▶ [Ausgewählter Auszug]:
───

Weil sie am Ende der Rennsaison 1982/83 nicht genügend Weltcup-Punkte gehortet hatte, flog sie aus der Nationalmannschaft. Das empfand Christa Kinshofer als »grobes Unrecht« - und startete fortan für den holländischen Skiverband. Das ist nach dem Reglement auch ohne Wechsel der Nationalität erlaubt.

Doch was Christa Kinshofer nicht gewußt hatte: Ihr wurden nach dem Verbandswechsel sämtliche Ranglistenpunkte aberkannt, die sie als DSV-Läuferin erworben hatte. Der einstige Weltcup-Star versank in der Anonymität unbedeutender Wettbewerbe, in der Branche Bauernrennen genannt. Oder fuhr, etwa mit der Startnummer 100, auf einer ramponierten Piste chancenlos zu Tal.

Den Trainer, so erinnert sich Christa Kinshofer, habe sie sich mit dem niederländischen Nachwuchs geteilt. Sie war ihr eigener Mannschaftsführer, Chauffeur und bettelte bei Franzosen oder Schweden, zum Aufwärmen vor dem Rennen mal deren Torstangen umkurven zu dürfen.

Abwechselnd begleiteten Mutter, Schwester, Bruder oder Ehemann die Einzelkämpferin und gaben seelischen Beistand, wenn mal wieder »über mich gelächelt wurde«. Nur der Rückhalt der Familie und die »Liebe zum Skisport« aktivierten Restbestände an Motivation: »Ich wollte mir später nicht vorwerfen, nicht alles probiert zu haben.«

Das leben die Eltern vor. Vater Alfred Kinshofer, Maschinenbau-Ingenieur, machte sich 1971 selbständig. Sein Unternehmen umfaßt inzwischen 130 Mitarbeiter und exportiert Hydraulikanlagen in ein Dutzend Länder.

In Miesbach, so stellte die »Zeit« fest, gelten die Kinshofers als »saubere, arbeitsreiche Leit'«. Christa ist »stolz auf die Eltern«, die ihr und den drei Geschwistern eine »wunderschöne Kindheit« ermöglichten. Nur das Skifahren bremste den Weg zum Abitur. »Es gibt Millionen Abiturientinnen«, rechnete ihr seinerzeit der Deutschlehrer vor, »aber nur zehn Mädchen, die so gut Ski fahren wie du.« Christa verließ nach der mittleren Reife das Gymnasium und konzentrierte sich fortan auf den Sport.

───

▶ [Aufgaben]:
(a) Zitieren Sie aus dem Auszug über Christa Kinshofer den Abschnitt von „Doch was Christa“ bis „umkurven zu dürfen.“.
(b) Beantworten Sie anhand des Auszugs über Christa Kinshofer kurz diese Fragen:
(i) Für welchen Skiverband startete sie nach dem Ausschluss aus der Nationalmannschaft?
(ii) In welchem Jahr machte sich ihr Vater selbständig?
(iii) Mit welchem Abschluss verließ sie das Gymnasium?

▶ [Übungsdaten]:
───

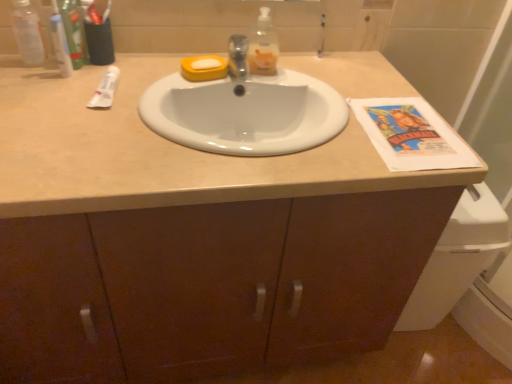
Locate an element on the screen. free space in front of transparent plastic bottle at upper left, acting as the 2th bottle starting from the right is located at coordinates (31, 88).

───

▶ [Lösungen]:
(a)
Doch was Christa Kinshofer nicht gewußt hatte: Ihr wurden nach dem Verbandswechsel sämtliche Ranglistenpunkte aberkannt, die sie als DSV-Läuferin erworben hatte. Der einstige Weltcup-Star versank in der Anonymität unbedeutender Wettbewerbe, in der Branche Bauernrennen genannt. Oder fuhr, etwa mit der Startnummer 100, auf einer ramponierten Piste chancenlos zu Tal.

Den Trainer, so erinnert sich Christa Kinshofer, habe sie sich mit dem niederländischen Nachwuchs geteilt. Sie war ihr eigener Mannschaftsführer, Chauffeur und bettelte bei Franzosen oder Schweden, zum Aufwärmen vor dem Rennen mal deren Torstangen umkurven zu dürfen.

(b)
(i) Für den holländischen Skiverband.
(ii) 1971.
(iii) Mit der mittleren Reife.